Now we will test our model on both train and test data.

In [None]:
def predict(x, w, b):
    a = sigmoid( w.T @ x + b)
    predictions = np.zeros_like(a)
    predictions[a > 0.5] = 1
    return predictions

def test_model(x, y, w, b):
    predictions = predict(x, w, b)
    acc = np.mean(predictions == y)
    acc = np.asscalar(acc)
    return acc

x, y = load_train_data()
x = flatten(x)
x = x/255. # normalize the data to [0, 1]
print(f'train accuracy: {test_model(x, y, w, b) * 100:.2f}%')

x, y = load_test_data()
x = flatten(x)
x = x/255. # normalize the data to [0, 1]
print(f'test accuracy: {test_model(x, y, w, b) * 100:.2f}%')

# Questions
1. Can you bring down the loss more? (Hint: Try more iterations.

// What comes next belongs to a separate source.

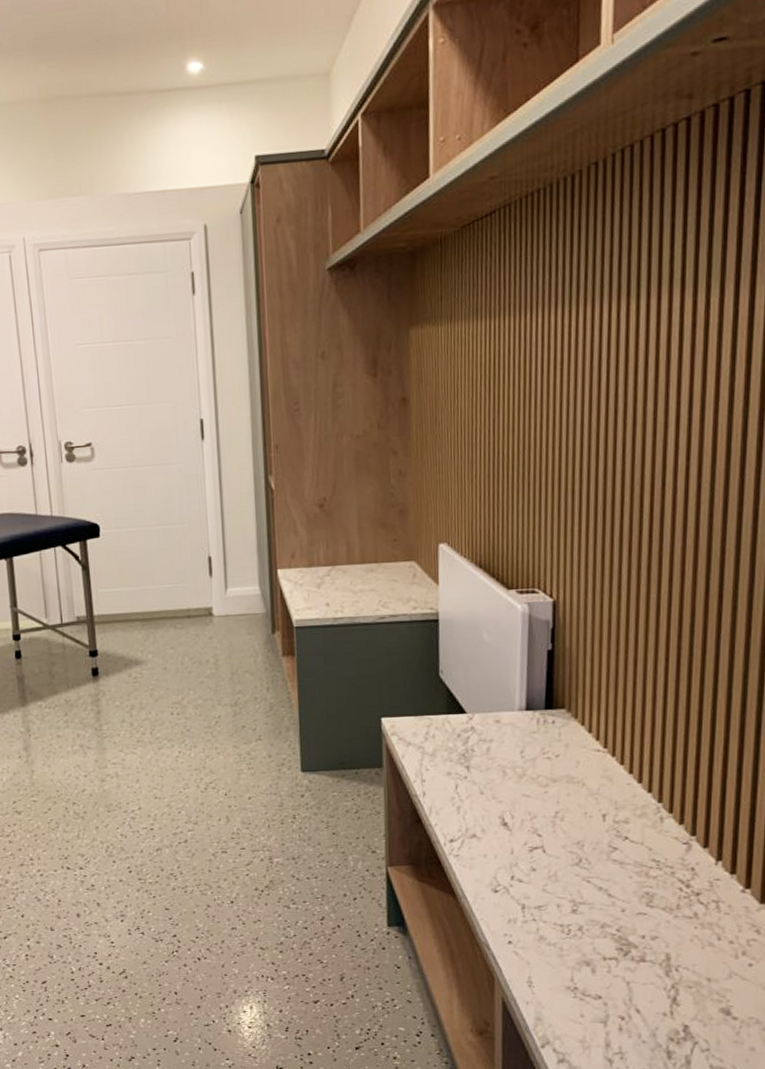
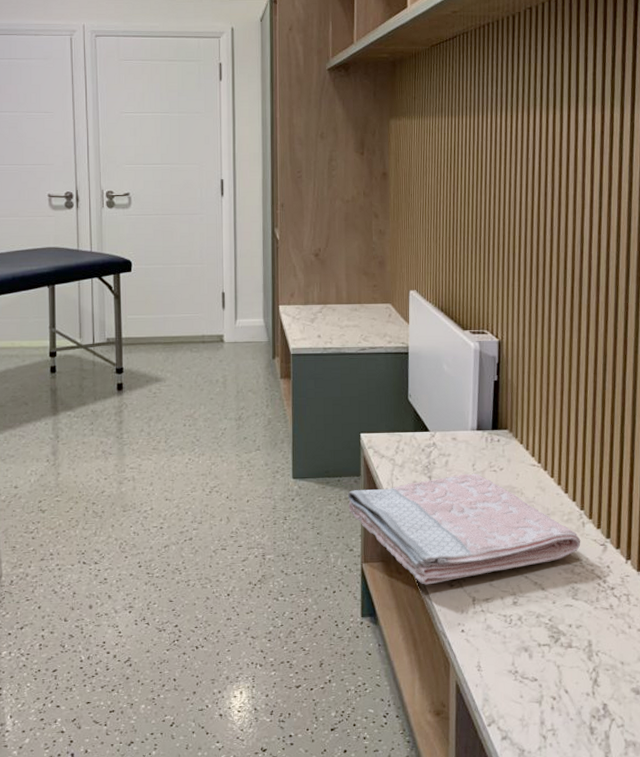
towel: none [367,761,658,891] -> present [347,473,581,585]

If loss oscillates, try different learning rates)
2. Write a simple python code to plot loss against number of iterations for learning rate alpha = 0.005. State your observations from the plot.
3. What happens to the model if weights are intialized to zero? Explain your observations.
4. What is the range of probabilities for cat images in the test data? What is the range of probabilities for cat images in the train data? How do they compare?

Note: All questions will be answered in the jupyter notebook only. Wherever code is required you write and run the code in a code cell. For text, write and render in a markdown cell.